Dataset items:
________________

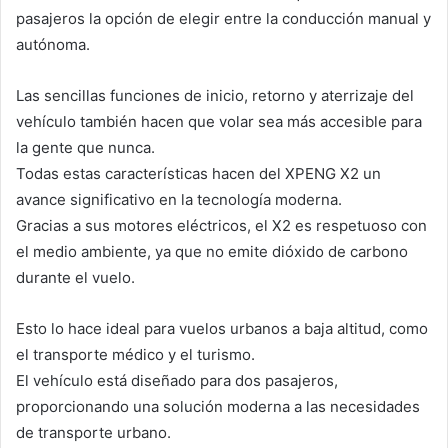
pasajeros la opción de elegir entre la conducción manual y
autónoma.
Las sencillas funciones de inicio, retorno y aterrizaje del
vehículo también hacen que volar sea más accesible para
la gente que nunca.
Todas estas características hacen del XPENG X2 un
avance significativo en la tecnología moderna.
Gracias a sus motores eléctricos, el X2 es respetuoso con
el medio ambiente, ya que no emite dióxido de carbono
durante el vuelo.
Esto lo hace ideal para vuelos urbanos a baja altitud, como
el transporte médico y el turismo.
El vehículo está diseñado para dos pasajeros,
proporcionando una solución moderna a las necesidades
de transporte urbano.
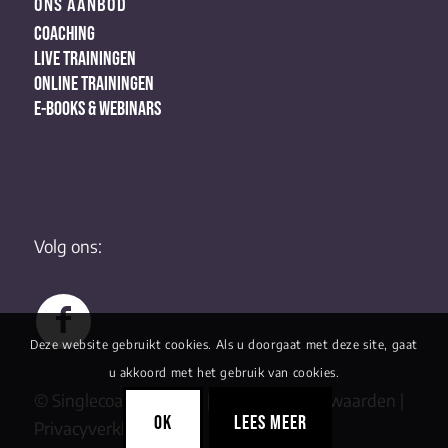
ONS AANBOD
COACHING
LIVE TRAININGEN
ONLINE TRAININGEN
E-BOOKS & WEBINARS
Volg ons:
Deze website gebruikt cookies. Als u doorgaat met deze site, gaat
u akkoord met het gebruik van cookies.
© Singlecoaching 2022 |
Algemene Voorwaarden
|
OK
LEES MEER
Privacyverklaring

________________

WORK INSTRUCTIONS: Print every line of text from all the rows above, word for word, and leave out the pictures.

ANSWER:
pasajeros la opción de elegir entre la conducción manual y
autónoma.
Las sencillas funciones de inicio, retorno y aterrizaje del
vehículo también hacen que volar sea más accesible para
la gente que nunca.
Todas estas características hacen del XPENG X2 un
avance significativo en la tecnología moderna.
Gracias a sus motores eléctricos, el X2 es respetuoso con
el medio ambiente, ya que no emite dióxido de carbono
durante el vuelo.
Esto lo hace ideal para vuelos urbanos a baja altitud, como
el transporte médico y el turismo.
El vehículo está diseñado para dos pasajeros,
proporcionando una solución moderna a las necesidades
de transporte urbano.
ONS AANBOD
COACHING
LIVE TRAININGEN
ONLINE TRAININGEN
E-BOOKS & WEBINARS
Volg ons:
Deze website gebruikt cookies. Als u doorgaat met deze site, gaat
u akkoord met het gebruik van cookies.
© Singlecoaching 2022 |
Algemene Voorwaarden
|
OK
LEES MEER
Privacyverklaring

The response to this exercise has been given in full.